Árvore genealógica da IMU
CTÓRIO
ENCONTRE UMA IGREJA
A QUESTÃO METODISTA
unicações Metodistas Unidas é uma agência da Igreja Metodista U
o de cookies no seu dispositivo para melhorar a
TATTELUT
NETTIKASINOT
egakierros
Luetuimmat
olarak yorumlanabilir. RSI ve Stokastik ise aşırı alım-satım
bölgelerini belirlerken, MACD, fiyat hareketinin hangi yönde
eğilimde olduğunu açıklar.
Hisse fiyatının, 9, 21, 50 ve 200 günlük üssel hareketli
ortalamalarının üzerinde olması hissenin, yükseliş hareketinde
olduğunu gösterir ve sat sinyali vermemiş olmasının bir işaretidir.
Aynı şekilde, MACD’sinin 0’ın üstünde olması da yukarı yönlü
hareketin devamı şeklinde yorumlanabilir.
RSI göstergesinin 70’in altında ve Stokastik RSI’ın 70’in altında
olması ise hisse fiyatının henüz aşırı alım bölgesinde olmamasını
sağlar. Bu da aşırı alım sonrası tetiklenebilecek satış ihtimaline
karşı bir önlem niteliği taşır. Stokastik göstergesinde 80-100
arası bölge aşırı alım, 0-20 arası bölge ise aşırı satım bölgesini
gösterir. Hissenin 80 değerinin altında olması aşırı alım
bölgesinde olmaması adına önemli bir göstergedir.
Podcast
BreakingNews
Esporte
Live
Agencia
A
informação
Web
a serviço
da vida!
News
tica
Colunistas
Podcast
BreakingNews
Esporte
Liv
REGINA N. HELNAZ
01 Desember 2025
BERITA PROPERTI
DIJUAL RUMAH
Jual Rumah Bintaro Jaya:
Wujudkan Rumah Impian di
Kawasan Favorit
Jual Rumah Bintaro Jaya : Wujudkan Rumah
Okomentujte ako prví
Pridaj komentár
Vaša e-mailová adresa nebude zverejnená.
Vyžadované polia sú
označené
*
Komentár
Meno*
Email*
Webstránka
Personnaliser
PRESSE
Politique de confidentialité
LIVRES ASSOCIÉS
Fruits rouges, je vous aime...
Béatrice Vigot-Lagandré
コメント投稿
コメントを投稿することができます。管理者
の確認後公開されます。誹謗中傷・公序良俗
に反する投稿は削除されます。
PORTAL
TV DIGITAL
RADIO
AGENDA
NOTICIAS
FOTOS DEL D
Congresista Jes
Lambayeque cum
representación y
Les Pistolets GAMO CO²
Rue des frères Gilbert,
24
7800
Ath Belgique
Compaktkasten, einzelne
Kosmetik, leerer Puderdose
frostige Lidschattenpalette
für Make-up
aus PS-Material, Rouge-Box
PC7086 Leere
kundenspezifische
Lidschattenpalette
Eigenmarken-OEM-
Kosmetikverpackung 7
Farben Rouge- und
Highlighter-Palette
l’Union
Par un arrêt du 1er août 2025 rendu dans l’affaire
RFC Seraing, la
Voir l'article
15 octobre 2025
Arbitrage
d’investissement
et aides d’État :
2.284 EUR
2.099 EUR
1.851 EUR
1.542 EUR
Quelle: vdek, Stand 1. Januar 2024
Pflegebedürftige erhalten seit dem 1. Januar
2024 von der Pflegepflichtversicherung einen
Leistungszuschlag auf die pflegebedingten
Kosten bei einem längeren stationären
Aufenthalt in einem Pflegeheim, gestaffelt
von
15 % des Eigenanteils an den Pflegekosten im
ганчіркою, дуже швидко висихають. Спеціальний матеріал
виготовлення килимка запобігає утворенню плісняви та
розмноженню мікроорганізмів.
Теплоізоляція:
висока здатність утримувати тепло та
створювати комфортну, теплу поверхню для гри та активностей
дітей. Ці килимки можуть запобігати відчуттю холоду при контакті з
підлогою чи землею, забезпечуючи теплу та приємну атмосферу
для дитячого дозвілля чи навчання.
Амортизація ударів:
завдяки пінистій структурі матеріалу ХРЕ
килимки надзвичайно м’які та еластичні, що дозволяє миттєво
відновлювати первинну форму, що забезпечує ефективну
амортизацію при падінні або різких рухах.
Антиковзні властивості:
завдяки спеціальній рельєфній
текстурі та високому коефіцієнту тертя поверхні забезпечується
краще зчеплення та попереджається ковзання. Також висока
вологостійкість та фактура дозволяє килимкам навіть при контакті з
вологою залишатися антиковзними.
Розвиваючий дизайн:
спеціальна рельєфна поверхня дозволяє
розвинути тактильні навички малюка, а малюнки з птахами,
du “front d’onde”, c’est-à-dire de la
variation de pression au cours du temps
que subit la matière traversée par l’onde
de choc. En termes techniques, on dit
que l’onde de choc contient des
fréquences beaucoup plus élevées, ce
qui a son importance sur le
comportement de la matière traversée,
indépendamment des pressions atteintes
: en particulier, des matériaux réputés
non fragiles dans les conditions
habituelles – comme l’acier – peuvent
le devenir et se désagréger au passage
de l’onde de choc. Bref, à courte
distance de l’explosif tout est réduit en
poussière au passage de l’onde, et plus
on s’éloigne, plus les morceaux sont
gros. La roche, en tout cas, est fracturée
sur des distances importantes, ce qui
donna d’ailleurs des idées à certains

* _What the task requires_: What lines in the listing above contain the word "yorumlanabilir"? Show each one.

* _Reply_:
olarak yorumlanabilir. RSI ve Stokastik ise aşırı alım-satım
hareketin devamı şeklinde yorumlanabilir.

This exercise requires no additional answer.